> [GIVEN EXERCISE 1] Translate this sentence from the components lesson into Spanish: "A load balancer distributes incoming traffic across multiple servers so no single machine becomes a bottleneck."
> [GIVEN EXERCISE 2] Retype the components lesson, everything from "Layer 7 (Application)" down to "to upload servers.", with no changes.
> [GIVEN EXERCISE 3]
Answer from the components lesson:
(a) At what level do Layer 4 load balancers operate?
(b) In the L7 routing example, which pool does /api/v1/search go to?
(c) What does a load balancer do with a server that fails to respond to health checks?

> [QUOTED TEXT]
###

Common Components and When to Use Them

Every system you design in an interview is assembled from a small set of well-known components. Think of them as LEGO bricks — you don’t invent new ones each time, you combine them in different ways. The interviewer isn’t testing whether you know these exist; they’re testing whether you know when to use each one and what trade-offs they carry.

This lesson is your component toolbox. By the end, you’ll have a mental decision framework for picking the right component for any requirement.

Load Balancers

A load balancer distributes incoming traffic across multiple servers so no single machine becomes a bottleneck. It’s the first component after your DNS entry point.

L4 vs L7

Layer 4 (Transport) load balancers operate at the TCP/UDP level. They see IP addresses and port numbers but not HTTP headers, paths, or cookies. They’re fast because they don’t inspect packet contents.

Layer 7 (Application) load balancers understand HTTP. They can route based on URL path, headers, cookies, or request body. This enables smarter routing — send /api/search to search servers and /api/upload to upload servers.

L4 Load Balancer:
  Client → [TCP connection] → LB picks backend by IP hash → Server

L7 Load Balancer:
  Client → [HTTP request] → LB reads path/headers → Routes to correct pool
  /api/v1/users  → user-service pool
  /api/v1/search → search-service pool

Algorithms

Health Checks

Load balancers periodically ping backends with health checks. If a server fails to respond, the LB removes it from the pool. This is how you get automatic failover without manual intervention.

###

> [DATA EXCERPTS]

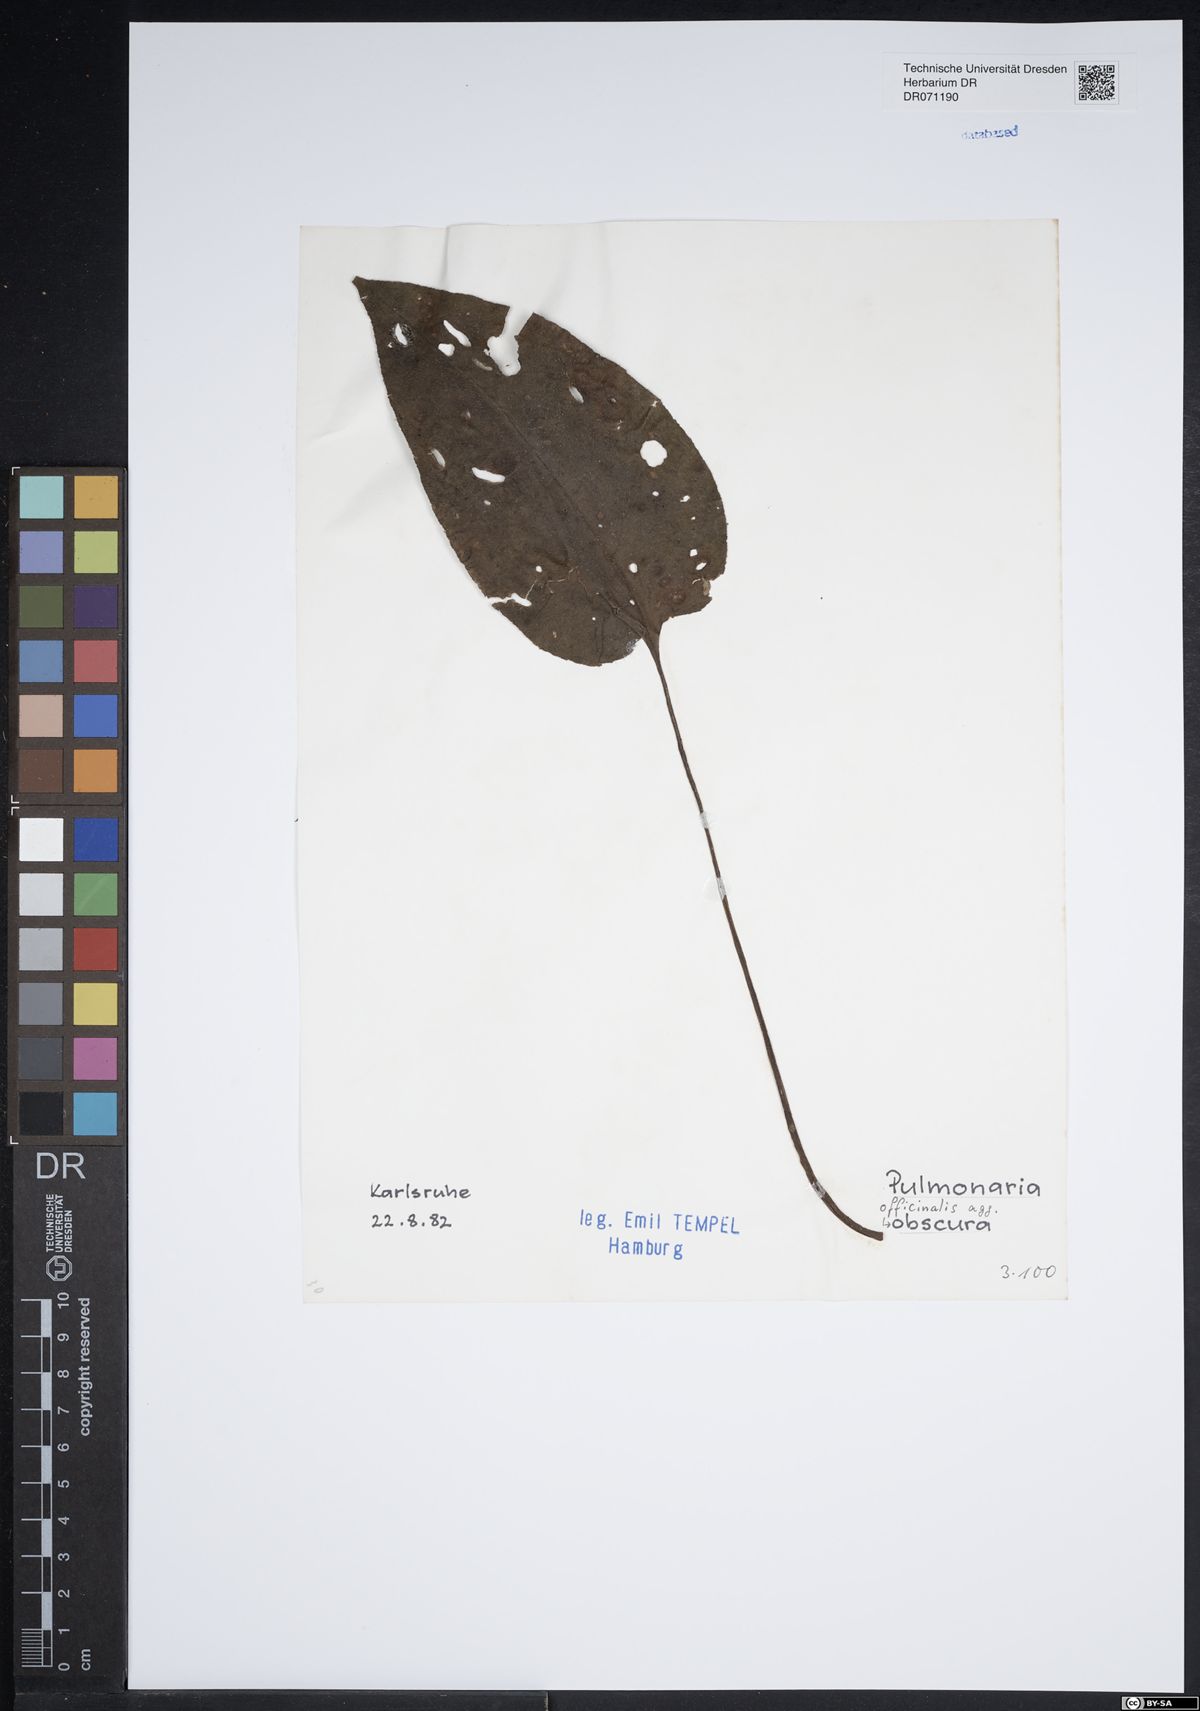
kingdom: Plantae
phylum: Tracheophyta
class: Magnoliopsida
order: Boraginales
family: Boraginaceae
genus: Pulmonaria
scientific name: Pulmonaria officinalis
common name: Lungwort
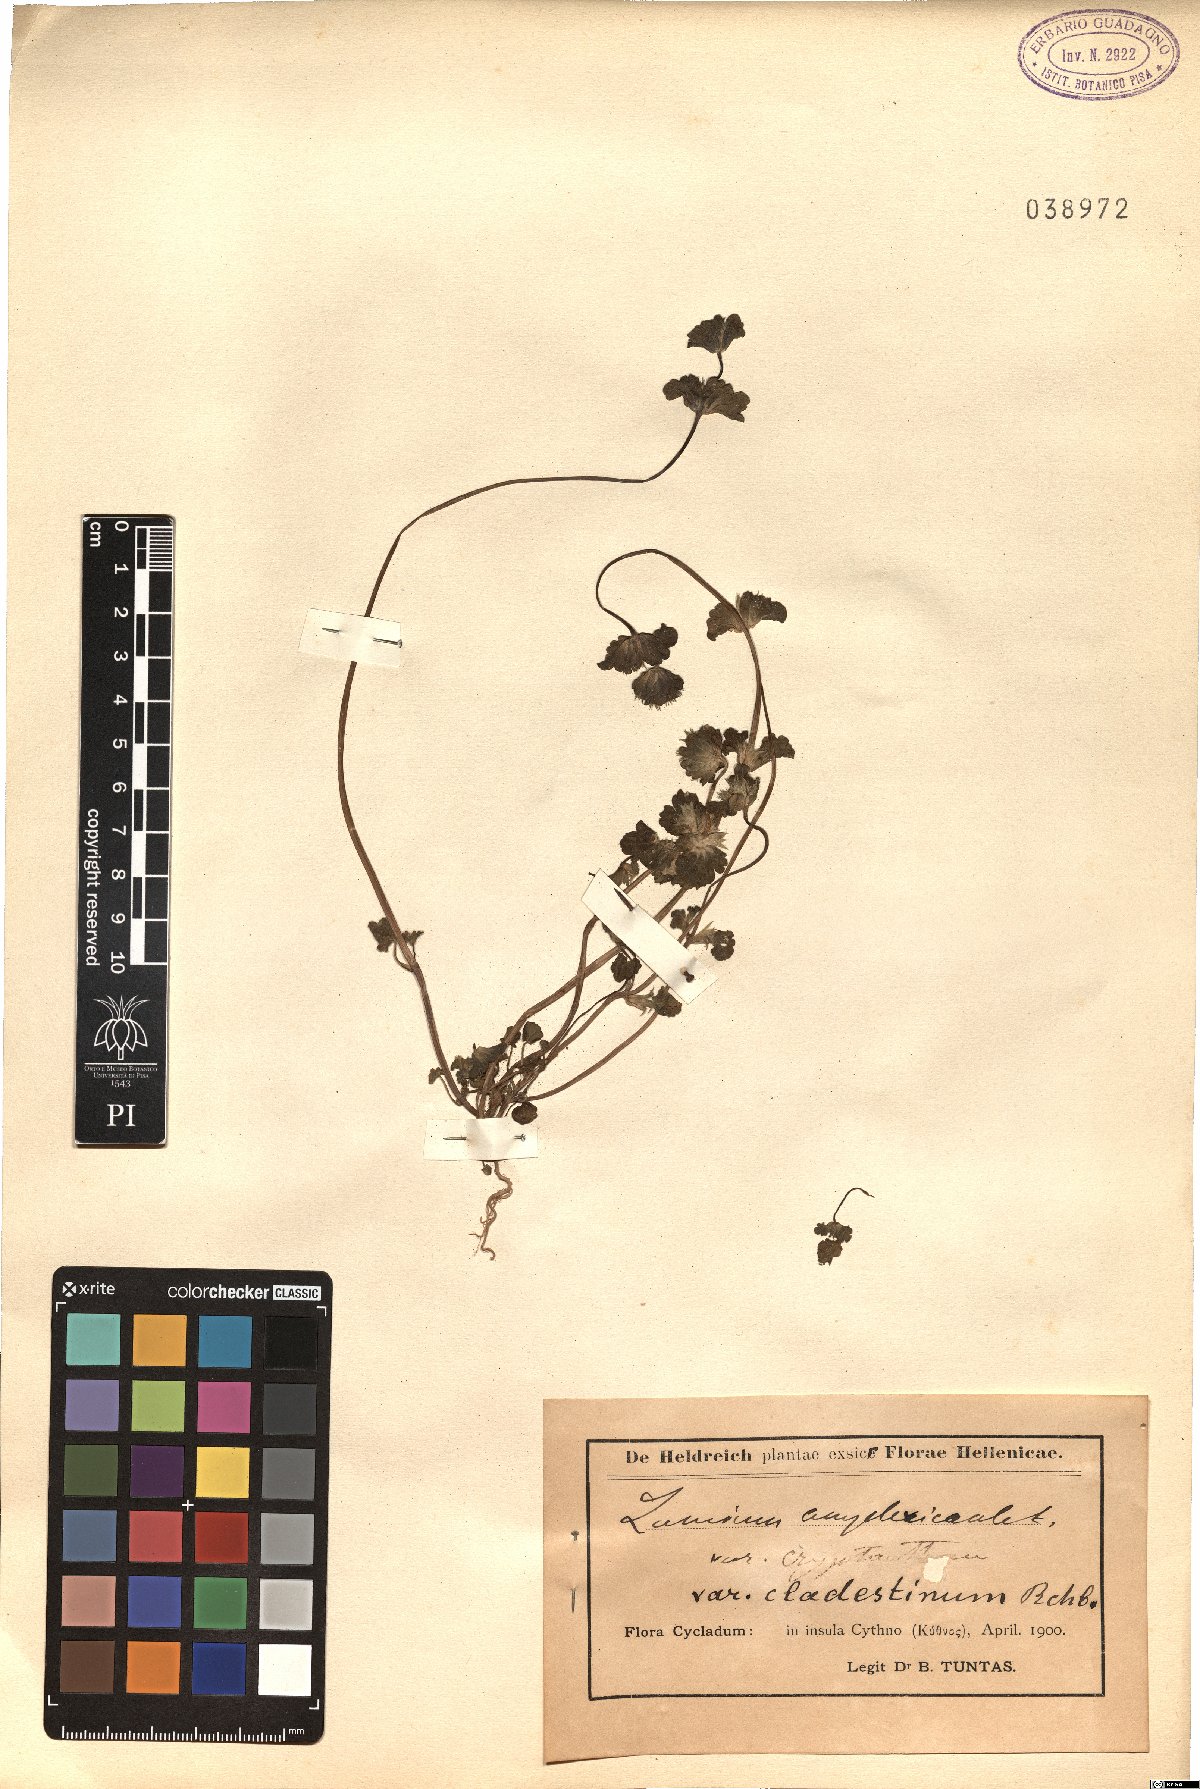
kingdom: Plantae
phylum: Tracheophyta
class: Magnoliopsida
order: Lamiales
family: Lamiaceae
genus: Lamium
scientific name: Lamium amplexicaule
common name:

###

> [EXERCISE RESPONSE 1] Un balanceador de carga distribuye el tráfico entrante entre varios servidores para que ninguna máquina se convierta en un cuello de botella.

> [EXERCISE RESPONSE 2]
Layer 7 (Application) load balancers understand HTTP. They can route based on URL path, headers, cookies, or request body. This enables smarter routing — send /api/search to search servers and /api/upload to upload servers.

> [EXERCISE RESPONSE 3]
(a) The TCP/UDP level.
(b) The search-service pool.
(c) It removes the server from the pool.